Siamo soliti vedere cornici vuote, in varie forme e fatture, nelle vetrine di un corniciaio. A chi verrebbe mai in mente di riempire le pareti di casa di semplici perimetri, senza alcun disegno o ritratto all'interno? Difficile pensare di trovarle in una casa privata, in una villa poi. Nella fattispecie, di una casa che è, paradossalmente, essa stessa cornice di un'umanità che si muove stancamente, trascinandosi tra poltrone e divano, sbevazzando e cercando di dare un senso alle cose che fa. L'attenuante a queste discutibili attività potrebbe essere la circostanza che il tutto avviene nell'arco di tre feste di compleanno, nessuna mai davvero riuscita e con importanti strascichi in termini di aspettative disattese, disillusioni, inganni del cuore e della mente. E' una villa dolorosa, appunto, quella abitata da Masha, Irina e Olga assieme al fratello Andrej (non è un caso se i nomi sono gli stessi dei protagonisti delle "tre sorelle" di Cechov, di cui il testo di Rebekka Kricheldorf è una riscrittura contemporanea) che raccoglie in se' dolori, incertezze, inquietudini e sogni, così come gli incubi, delle tre donne che si affacciano alla vita con caratteri e propensioni diverse, per poi tornare al nido iniziale e piangere, e compiangersi anche un po', di quello che accade.
La ricerca dell'amore e della leggerezza, il perseguimento della compiutezza nella propria esistenza, tramite il lavoro e la realizzazione personale e sentimentale, l'ambizione di poter vivere di arte e l'assenza di coraggio nell'affrontare i rischi che questa scelta comporta. Sembrerebbe esserci un vuoto totale e incolmabile in questa residenza fatiscente, per comodità collocata in Germania (ma potrebbe essere altrove), in cui i quattro fratelli ciondolano in attesa di qualche guizzo che movimenti le loro vite e le ritempri. Eppure, il continuo discernere e discettare, anche per il solo gusto di sentire la propria voce, sulla vita, sul mondo, sulla società in decadenza e su tanti altri temi quotidianamente dibattuti fa si che le parole servano a qualcosa. 'Non esiste salvezza dalla paralisi' afferma con rassegnata convinzione Andrej, che di questa febbrile immobilità è rappresentante indiscusso.
Non c'è bisogno di molto altro per descrivere la forza di un testo che riesce a cogliere problemi e tematiche, ancora oggi, specifiche dell'uomo moderno, sempre insoddisfatto e alla ricerca continua di qualcosa che cambi o migliori la propria vita.

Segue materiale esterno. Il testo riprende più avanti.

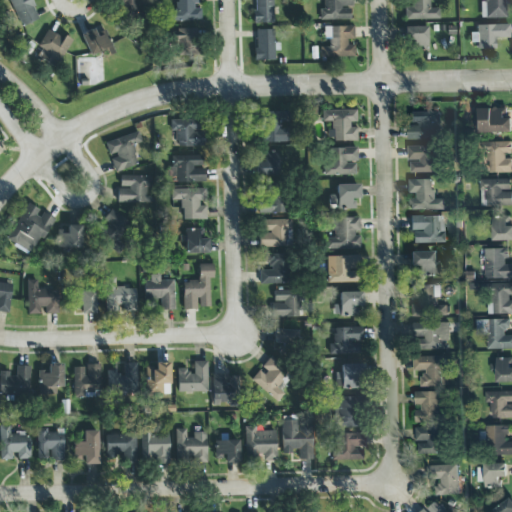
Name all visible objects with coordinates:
building: (494, 9)
building: (494, 9)
building: (129, 10)
building: (129, 10)
building: (335, 10)
building: (335, 10)
building: (419, 10)
building: (23, 11)
building: (23, 11)
building: (184, 11)
building: (419, 11)
building: (185, 12)
building: (262, 12)
building: (262, 12)
building: (489, 35)
building: (489, 36)
building: (414, 38)
building: (415, 39)
building: (337, 42)
building: (97, 43)
building: (97, 43)
building: (184, 43)
building: (184, 43)
building: (338, 43)
building: (264, 45)
building: (264, 45)
building: (52, 48)
building: (52, 49)
road: (239, 87)
road: (33, 106)
building: (493, 120)
building: (494, 120)
building: (341, 125)
building: (342, 125)
building: (423, 125)
building: (423, 125)
building: (274, 127)
building: (274, 127)
building: (187, 132)
building: (187, 132)
building: (122, 151)
road: (35, 152)
building: (122, 152)
building: (499, 156)
building: (499, 156)
building: (422, 158)
building: (423, 159)
road: (231, 162)
building: (340, 162)
building: (340, 162)
building: (267, 164)
building: (268, 165)
building: (188, 169)
building: (188, 169)
road: (94, 180)
building: (132, 189)
building: (133, 189)
building: (497, 191)
building: (497, 191)
building: (423, 195)
building: (423, 196)
building: (343, 197)
building: (343, 197)
building: (274, 200)
building: (274, 200)
building: (190, 202)
building: (191, 203)
building: (29, 228)
building: (501, 228)
building: (501, 228)
building: (29, 229)
building: (427, 229)
building: (427, 230)
building: (111, 231)
building: (112, 232)
building: (275, 233)
building: (275, 234)
building: (343, 234)
building: (343, 235)
building: (68, 237)
building: (68, 238)
building: (194, 241)
building: (195, 242)
road: (385, 242)
building: (497, 263)
building: (422, 264)
building: (497, 264)
building: (423, 265)
building: (341, 269)
building: (275, 270)
building: (275, 270)
building: (342, 270)
building: (197, 290)
building: (198, 291)
building: (158, 293)
building: (158, 294)
building: (4, 295)
building: (4, 295)
building: (117, 297)
building: (118, 298)
building: (501, 299)
building: (501, 299)
building: (39, 300)
building: (40, 300)
building: (80, 301)
building: (426, 301)
building: (426, 301)
building: (81, 302)
building: (285, 304)
building: (285, 304)
building: (347, 305)
building: (348, 305)
building: (494, 333)
building: (495, 333)
building: (430, 336)
building: (431, 336)
building: (284, 337)
building: (284, 337)
road: (120, 341)
building: (345, 341)
building: (345, 341)
building: (503, 369)
building: (503, 369)
building: (429, 370)
building: (430, 370)
building: (348, 377)
building: (349, 377)
building: (192, 378)
building: (269, 378)
building: (157, 379)
building: (192, 379)
building: (270, 379)
building: (50, 380)
building: (122, 380)
building: (157, 380)
building: (50, 381)
building: (85, 381)
building: (122, 381)
building: (15, 382)
building: (15, 382)
building: (85, 382)
building: (225, 390)
building: (225, 390)
building: (500, 403)
building: (500, 403)
building: (427, 407)
building: (428, 407)
building: (344, 412)
building: (344, 413)
building: (296, 437)
building: (297, 437)
building: (428, 440)
building: (428, 440)
building: (498, 440)
building: (498, 441)
building: (13, 444)
building: (48, 445)
building: (259, 445)
building: (259, 445)
building: (49, 446)
building: (120, 447)
building: (153, 447)
building: (189, 447)
building: (348, 447)
building: (86, 448)
building: (87, 448)
building: (120, 448)
building: (153, 448)
building: (190, 448)
building: (348, 448)
building: (226, 451)
building: (226, 451)
building: (491, 474)
building: (491, 475)
building: (443, 478)
building: (444, 479)
road: (195, 491)
building: (504, 506)
building: (505, 507)
building: (433, 508)
building: (433, 508)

Si avverte l'intenso lavoro di preparazione, anche fisica probabilmente, che lo spettacolo ha richiesto da un punto di vista psicologico ed emotivo e che è stato ben reso dalle tre attrici. Più difficile, forse, far trasparire quelle piccole variazioni che lo scorrere del tempo porta nella casa e nella vita, segnata da una profonda solitudine spirituale, che invece rimane immutata e affligge l'animo umano.